— Provided text —
------------------------------------------------

No problem, neither do I :-)

> On Mon, 4 Mar 2024 at 18:10, Nicolas Dufresne <nicolas@ndufresne.ca> 
> wrote:
>> 
>> Hi,
>> 
>> Le dimanche 03 mars 2024 à 16:09 +0100, Maarten Vanraes a écrit :
>> > From: Dave Stevenson <dave.stevenson@raspberrypi.com>
>> >
>> > Some of the Broadcom codec blocks use a column based YUV4:2:0 image
>> > format, so add the documentation and defines for both 8 and 10 bit
>> > versions.
> 
> TBH Whilst some of the firmware components do support the column
> format, this has limited gain in this series.
> 
> It will be needed for the HEVC stateless decoder as and when that gets
> upstreamed.

Should I look at some further patches regarding this in a branch where 
this HEVC stateless decoder is?

Maarten

>> > Signed-off-by: Dave Stevenson <dave.stevenson@raspberrypi.com>
>> > Signed-off-by: Maarten Vanraes <maarten@rmail.be>
>> > ---
>> >  .../media/v4l/pixfmt-nv12-col128.rst          | 215 ++++++++++++++++++
>> >  .../media/v4l/pixfmt-yuv-planar.rst           |  12 +
>> >  .../userspace-api/media/v4l/yuv-formats.rst   |  19 ++
>> >  drivers/media/v4l2-core/v4l2-ioctl.c          |   2 +
>> >  include/uapi/linux/videodev2.h                |   4 +
>> >  5 files changed, 252 insertions(+)
>> >  create mode 100644 Documentation/userspace-api/media/v4l/pixfmt-nv12-col128.rst
>> >
>> > diff --git a/Documentation/userspace-api/media/v4l/pixfmt-nv12-col128.rst b/Documentation/userspace-api/media/v4l/pixfmt-nv12-col128.rst
>> > new file mode 100644
>> > index 000000000000..196ca33a5dff
>> > --- /dev/null
>> > +++ b/Documentation/userspace-api/media/v4l/pixfmt-nv12-col128.rst
>> > @@ -0,0 +1,215 @@
>> > +.. Permission is granted to copy, distribute and/or modify this
>> > +.. document under the terms of the GNU Free Documentation License,
>> > +.. Version 1.1 or any later version published by the Free Software
>> > +.. Foundation, with no Invariant Sections, no Front-Cover Texts
>> > +.. and no Back-Cover Texts. A copy of the license is included at
>> > +.. Documentation/media/uapi/fdl-appendix.rst.
>> > +..
>> > +.. TODO: replace it to GFDL-1.1-or-later WITH no-invariant-sections
>> > +
>> > +.. _V4L2_PIX_FMT_NV12_COL128:
>> > +.. _V4L2_PIX_FMT_NV12_10_COL128:
>> > +
>> > +********************************************************************************
>> > +V4L2_PIX_FMT_NV12_COL128, V4L2_PIX_FMT_NV12_10_COL128
>> > +********************************************************************************
>> > +
>> > +
>> > +V4L2_PIX_FMT_NV21_COL128
>> > +Formats with ½ horizontal and vertical chroma resolution. This format
>> > +has two planes - one for luminance and one for chrominance. Chroma
>> > +samples are interleaved. The difference to ``V4L2_PIX_FMT_NV12`` is the
>> > +memory layout. The image is split into columns of 128 bytes wide rather than
>> > +being in raster order.

------------------------------------------------

— Data —
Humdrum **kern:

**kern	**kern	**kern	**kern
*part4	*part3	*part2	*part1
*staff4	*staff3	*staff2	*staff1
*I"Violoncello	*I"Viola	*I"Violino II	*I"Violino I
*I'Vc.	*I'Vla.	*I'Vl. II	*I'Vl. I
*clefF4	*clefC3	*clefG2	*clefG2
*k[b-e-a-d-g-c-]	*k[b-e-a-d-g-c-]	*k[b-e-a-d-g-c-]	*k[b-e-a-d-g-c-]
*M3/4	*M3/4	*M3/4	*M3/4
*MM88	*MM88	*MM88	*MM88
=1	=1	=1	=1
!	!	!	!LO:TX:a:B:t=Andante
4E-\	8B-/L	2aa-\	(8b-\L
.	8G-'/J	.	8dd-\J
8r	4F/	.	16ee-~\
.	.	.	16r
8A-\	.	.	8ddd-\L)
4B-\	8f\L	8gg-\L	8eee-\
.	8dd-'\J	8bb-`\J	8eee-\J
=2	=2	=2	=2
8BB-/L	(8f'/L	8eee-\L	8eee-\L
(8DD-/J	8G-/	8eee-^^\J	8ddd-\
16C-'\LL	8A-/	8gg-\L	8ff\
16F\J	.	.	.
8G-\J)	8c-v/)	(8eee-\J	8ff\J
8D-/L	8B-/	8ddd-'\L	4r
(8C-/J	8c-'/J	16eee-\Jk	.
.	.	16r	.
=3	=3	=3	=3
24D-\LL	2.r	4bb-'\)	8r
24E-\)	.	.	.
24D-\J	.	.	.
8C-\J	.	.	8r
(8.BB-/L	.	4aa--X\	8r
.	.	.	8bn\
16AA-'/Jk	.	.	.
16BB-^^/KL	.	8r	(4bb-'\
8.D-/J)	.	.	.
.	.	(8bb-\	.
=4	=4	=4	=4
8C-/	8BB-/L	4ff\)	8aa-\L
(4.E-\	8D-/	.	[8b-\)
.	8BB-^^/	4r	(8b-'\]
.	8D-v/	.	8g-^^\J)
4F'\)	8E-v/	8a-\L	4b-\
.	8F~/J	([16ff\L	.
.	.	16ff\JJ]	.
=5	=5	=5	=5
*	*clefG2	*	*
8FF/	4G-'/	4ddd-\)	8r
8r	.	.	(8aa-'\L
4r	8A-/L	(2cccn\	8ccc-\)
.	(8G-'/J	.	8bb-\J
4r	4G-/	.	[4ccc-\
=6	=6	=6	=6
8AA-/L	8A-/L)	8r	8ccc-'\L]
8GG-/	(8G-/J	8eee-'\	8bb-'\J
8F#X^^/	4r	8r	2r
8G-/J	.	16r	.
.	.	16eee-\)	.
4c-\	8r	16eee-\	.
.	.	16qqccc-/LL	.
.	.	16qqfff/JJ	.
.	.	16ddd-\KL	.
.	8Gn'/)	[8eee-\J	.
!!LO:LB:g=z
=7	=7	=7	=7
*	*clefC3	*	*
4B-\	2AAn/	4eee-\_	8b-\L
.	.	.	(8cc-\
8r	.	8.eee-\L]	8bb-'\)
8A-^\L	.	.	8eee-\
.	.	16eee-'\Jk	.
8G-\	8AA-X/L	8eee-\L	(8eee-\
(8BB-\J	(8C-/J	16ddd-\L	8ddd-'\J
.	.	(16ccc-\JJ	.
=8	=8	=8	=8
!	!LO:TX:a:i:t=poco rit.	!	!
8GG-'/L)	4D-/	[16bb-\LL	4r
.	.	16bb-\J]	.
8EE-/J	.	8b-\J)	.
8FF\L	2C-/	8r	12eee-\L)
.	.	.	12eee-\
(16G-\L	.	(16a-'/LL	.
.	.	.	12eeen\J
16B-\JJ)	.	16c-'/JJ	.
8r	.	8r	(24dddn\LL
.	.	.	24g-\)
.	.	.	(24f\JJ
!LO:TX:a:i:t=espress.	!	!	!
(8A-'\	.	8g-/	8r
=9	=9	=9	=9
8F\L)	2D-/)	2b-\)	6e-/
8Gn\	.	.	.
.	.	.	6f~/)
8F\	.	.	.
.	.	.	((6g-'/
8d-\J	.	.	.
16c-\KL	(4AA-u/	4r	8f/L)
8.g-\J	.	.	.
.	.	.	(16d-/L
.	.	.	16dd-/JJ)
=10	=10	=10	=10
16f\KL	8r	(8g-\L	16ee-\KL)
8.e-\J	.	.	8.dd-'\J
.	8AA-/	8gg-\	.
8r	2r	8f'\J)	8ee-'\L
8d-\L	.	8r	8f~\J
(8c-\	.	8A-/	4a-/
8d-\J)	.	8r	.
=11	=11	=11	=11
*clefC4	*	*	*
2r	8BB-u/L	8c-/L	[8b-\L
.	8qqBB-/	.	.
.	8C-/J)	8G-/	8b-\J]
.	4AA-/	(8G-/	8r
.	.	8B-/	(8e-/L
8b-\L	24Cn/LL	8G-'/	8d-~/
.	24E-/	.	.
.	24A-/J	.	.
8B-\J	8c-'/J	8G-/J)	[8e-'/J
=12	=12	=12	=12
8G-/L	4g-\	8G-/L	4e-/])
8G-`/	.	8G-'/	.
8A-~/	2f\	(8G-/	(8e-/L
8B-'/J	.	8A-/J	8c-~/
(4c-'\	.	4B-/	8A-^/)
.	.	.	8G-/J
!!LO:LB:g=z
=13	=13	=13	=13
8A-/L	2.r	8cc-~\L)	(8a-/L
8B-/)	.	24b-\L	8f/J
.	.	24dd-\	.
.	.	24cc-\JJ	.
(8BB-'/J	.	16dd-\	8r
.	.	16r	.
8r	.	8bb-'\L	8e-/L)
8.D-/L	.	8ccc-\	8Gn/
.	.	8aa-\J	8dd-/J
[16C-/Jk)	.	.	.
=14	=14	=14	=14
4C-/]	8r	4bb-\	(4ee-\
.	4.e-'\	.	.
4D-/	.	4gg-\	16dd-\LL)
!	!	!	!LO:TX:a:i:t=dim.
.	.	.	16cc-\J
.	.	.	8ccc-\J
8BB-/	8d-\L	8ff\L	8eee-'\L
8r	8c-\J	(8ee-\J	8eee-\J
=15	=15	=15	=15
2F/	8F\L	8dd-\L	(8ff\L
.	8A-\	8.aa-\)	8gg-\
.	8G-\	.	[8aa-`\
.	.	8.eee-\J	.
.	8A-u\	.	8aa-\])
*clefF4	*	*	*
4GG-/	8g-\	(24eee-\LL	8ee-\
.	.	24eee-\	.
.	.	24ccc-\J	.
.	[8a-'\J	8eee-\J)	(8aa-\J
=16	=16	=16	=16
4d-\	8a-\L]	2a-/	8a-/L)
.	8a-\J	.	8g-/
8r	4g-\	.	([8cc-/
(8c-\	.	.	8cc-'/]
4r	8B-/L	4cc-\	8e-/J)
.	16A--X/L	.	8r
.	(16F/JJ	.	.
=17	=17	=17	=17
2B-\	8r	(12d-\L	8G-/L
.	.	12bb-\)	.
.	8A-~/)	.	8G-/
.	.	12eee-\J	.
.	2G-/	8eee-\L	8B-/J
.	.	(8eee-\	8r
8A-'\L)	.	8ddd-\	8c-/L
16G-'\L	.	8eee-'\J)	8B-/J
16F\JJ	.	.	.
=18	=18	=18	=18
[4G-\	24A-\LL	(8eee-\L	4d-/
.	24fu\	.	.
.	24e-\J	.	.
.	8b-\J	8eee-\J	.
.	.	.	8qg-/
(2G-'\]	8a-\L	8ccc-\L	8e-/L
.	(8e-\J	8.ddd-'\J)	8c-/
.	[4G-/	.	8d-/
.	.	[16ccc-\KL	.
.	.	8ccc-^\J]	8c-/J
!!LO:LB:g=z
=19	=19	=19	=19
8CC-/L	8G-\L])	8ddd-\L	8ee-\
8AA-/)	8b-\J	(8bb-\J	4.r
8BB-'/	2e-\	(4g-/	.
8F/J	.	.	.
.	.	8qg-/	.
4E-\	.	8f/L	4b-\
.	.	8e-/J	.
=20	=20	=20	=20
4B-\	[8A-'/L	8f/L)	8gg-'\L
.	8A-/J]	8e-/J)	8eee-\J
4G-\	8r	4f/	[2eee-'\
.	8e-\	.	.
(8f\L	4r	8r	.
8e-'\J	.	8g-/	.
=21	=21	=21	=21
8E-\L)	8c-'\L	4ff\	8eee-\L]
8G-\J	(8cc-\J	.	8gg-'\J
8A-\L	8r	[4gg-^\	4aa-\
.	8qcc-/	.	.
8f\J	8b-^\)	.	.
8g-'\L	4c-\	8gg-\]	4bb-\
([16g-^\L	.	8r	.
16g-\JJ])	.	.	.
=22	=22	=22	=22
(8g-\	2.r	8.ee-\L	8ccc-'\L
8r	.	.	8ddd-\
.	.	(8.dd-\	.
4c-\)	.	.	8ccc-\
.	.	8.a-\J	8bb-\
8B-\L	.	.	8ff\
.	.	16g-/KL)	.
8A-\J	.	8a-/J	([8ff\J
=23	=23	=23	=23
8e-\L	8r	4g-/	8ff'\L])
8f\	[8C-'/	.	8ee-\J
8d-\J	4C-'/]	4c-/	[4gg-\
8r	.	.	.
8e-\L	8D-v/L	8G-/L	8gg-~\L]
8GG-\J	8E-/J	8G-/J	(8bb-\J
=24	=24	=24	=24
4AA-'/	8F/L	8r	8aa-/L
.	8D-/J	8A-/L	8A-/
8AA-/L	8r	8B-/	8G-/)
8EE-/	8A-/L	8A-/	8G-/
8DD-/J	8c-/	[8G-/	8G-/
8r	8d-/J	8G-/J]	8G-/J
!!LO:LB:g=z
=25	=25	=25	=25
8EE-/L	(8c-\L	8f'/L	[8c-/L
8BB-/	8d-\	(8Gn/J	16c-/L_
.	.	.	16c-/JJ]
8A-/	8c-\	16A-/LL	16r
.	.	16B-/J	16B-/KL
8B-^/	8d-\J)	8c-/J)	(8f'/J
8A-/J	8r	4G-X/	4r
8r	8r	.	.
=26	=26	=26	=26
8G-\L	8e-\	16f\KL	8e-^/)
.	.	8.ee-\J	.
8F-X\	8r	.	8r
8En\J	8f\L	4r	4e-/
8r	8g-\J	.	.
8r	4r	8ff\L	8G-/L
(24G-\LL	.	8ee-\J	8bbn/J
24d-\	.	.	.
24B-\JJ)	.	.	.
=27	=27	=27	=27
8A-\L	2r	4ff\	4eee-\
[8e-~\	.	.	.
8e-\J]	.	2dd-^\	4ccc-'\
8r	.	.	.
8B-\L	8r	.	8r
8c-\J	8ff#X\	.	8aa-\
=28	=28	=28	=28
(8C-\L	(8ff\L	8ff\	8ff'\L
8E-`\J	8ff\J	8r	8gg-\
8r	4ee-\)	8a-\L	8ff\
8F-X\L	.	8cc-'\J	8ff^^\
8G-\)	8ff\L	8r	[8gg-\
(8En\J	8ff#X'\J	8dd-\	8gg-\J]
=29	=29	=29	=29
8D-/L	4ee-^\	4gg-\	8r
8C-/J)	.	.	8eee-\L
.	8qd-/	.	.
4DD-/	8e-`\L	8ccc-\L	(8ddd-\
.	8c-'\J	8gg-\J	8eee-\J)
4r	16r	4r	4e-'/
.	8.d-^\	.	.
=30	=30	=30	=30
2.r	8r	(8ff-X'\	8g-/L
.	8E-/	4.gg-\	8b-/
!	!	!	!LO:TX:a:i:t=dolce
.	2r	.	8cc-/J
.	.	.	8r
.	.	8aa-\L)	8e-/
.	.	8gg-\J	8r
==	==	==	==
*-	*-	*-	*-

------------------------------------------------

— To do —
[1] In the patch thread, how wide are the columns that the image is split into?
[2] Switch "branch" to "tree" in the stretch of the patch thread from "Should I look" through "changed, 252 insertions(+)".
Work only from the patch thread, not the data.

— Task-by-task results —
[1] 128 bytes wide.

[2]
Should I look at some further patches regarding this in a tree where 
this HEVC stateless decoder is?

Maarten

>> > Signed-off-by: Dave Stevenson <dave.stevenson@raspberrypi.com>
>> > Signed-off-by: Maarten Vanraes <maarten@rmail.be>
>> > ---
>> >  .../media/v4l/pixfmt-nv12-col128.rst          | 215 ++++++++++++++++++
>> >  .../media/v4l/pixfmt-yuv-planar.rst           |  12 +
>> >  .../userspace-api/media/v4l/yuv-formats.rst   |  19 ++
>> >  drivers/media/v4l2-core/v4l2-ioctl.c          |   2 +
>> >  include/uapi/linux/videodev2.h                |   4 +
>> >  5 files changed, 252 insertions(+)